Suits Dry Landscapes
Mexican feather grass is native to west Texas, New Mexico, and portions of Mexico. Its graceful mounding habit and fine-texture, semi-evergreen foliage is a welcome addition to dry landscapes. Mexican feather grass reseeds with gusto in some areas and has been identified as invasive in some states—including California—where it is not recommended for planting. Check with your state extension service before planting Mexican feather grass.
Who says dry landscapes look like multiple shades of taupe? Pair Mexican feather grass with other perennials that thrive in dry conditions for a low-maintenance color- and texture-rich landscape that is an oasis for wildlife. Great plants for dry landscapes include sedum, which stores water in its succulent leaves while its flowers provide color for weeks in late summer and fall. Black-eyed Susan, a pollinator favorite, boasts bright yellow flowers. Coreopsis begins blooming in early summer and continues until the first frost.
You can also call on Mexican feather grass when planting containers for hot, dry locations. This tough grass adds graceful movement and long-lasting texture to potted gardens from planting in early spring until frost. Pair it with low-water annuals, such as lantana, moss rose, and strawflower.
Mexican Feather Grass Care Must-Knows
This ornamental grass grows best in full sun and well-drained soil. Water plants weekly during the first growing season after planting. Moving forward, you'll need to water this perennial only during extreme dry periods. Cut back or rake out dead foliage in early spring before the plant begins growing.
Divide Mexican feather grass plants in early spring, right after they begin to send up new green shoots. Dig up the entire clump, then use a sharp spade to cut the clump into three or four sections. Replant each section, watering it well after planting.
Plant Mexican Feather Grass With:
Sedums are nearly the perfect plants. They look good from the moment they emerge from the soil in spring and continue to look fresh and fabulous all growing season long. Many are attractive even in winter when their foliage dies and is left standing. They're also drought-tolerant and need very little if any care. They're favorites of butterflies and useful bees. The tall types are outstanding for cutting and drying. Does it get better than that? Only in the fact that there are many different types of this wonderful plant, from tall types that will top 2 feet to low-growing groundcovers that form mats. All thrive in full sun with good drainage. Ground cover types do a good job of suppressing weeds, but seldom tolerate foot traffic. Some of the smaller ones are best grown in pots or treated as houseplants.

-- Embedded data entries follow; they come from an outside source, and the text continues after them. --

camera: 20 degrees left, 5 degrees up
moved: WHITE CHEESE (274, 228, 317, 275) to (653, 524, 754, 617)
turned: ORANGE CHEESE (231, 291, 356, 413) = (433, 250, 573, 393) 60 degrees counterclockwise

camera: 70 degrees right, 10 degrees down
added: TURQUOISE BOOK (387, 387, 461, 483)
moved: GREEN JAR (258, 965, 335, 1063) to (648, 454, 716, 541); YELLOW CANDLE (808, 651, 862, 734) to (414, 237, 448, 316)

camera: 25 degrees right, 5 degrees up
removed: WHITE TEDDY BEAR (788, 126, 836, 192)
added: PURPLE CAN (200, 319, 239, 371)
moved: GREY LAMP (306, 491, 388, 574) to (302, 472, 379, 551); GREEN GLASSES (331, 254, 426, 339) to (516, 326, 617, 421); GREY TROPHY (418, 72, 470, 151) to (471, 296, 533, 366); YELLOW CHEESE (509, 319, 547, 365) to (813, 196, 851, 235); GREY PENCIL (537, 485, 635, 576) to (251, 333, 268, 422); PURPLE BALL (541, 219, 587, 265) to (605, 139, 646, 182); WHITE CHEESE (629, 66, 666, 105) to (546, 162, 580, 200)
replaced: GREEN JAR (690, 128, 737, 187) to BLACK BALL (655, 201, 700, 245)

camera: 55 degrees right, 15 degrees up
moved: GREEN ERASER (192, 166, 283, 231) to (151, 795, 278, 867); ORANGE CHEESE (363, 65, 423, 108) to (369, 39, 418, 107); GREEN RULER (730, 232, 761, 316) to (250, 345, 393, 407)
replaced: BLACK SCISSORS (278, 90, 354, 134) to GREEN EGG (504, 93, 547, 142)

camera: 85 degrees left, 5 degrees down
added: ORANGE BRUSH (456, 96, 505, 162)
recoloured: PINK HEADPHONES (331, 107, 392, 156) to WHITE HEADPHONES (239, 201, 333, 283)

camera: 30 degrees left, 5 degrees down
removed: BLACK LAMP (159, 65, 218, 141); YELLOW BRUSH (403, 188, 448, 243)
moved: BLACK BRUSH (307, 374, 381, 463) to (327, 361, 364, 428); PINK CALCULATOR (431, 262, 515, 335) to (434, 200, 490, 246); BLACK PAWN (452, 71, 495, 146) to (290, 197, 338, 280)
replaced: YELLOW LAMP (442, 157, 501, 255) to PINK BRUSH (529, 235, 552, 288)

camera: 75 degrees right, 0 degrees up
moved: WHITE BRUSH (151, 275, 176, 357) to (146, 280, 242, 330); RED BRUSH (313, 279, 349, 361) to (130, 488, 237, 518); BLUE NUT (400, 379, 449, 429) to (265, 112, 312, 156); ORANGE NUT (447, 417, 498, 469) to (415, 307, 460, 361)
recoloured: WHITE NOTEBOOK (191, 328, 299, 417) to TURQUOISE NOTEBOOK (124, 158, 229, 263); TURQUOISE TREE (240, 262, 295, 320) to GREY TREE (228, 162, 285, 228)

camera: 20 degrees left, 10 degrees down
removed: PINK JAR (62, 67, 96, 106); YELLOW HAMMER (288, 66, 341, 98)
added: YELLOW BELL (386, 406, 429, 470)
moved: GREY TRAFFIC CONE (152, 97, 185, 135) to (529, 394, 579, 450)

Asters get their name from the Latin word for "star," and their flowers are indeed the superstars of the fall garden. Some types of this native plant can reach up to 6 feet with flowers in white and pinks but also, perhaps most strikingly, in rich purples and showy lavenders.Not all asters are fall bloomers. Extend the season by growing some of the summer bloomers, as well. Some are naturally compact; tall types that grow more than 2 feet tall benefit from staking or an early-season pinching or cutting back by about one-third in July or so to keep the plant more compact.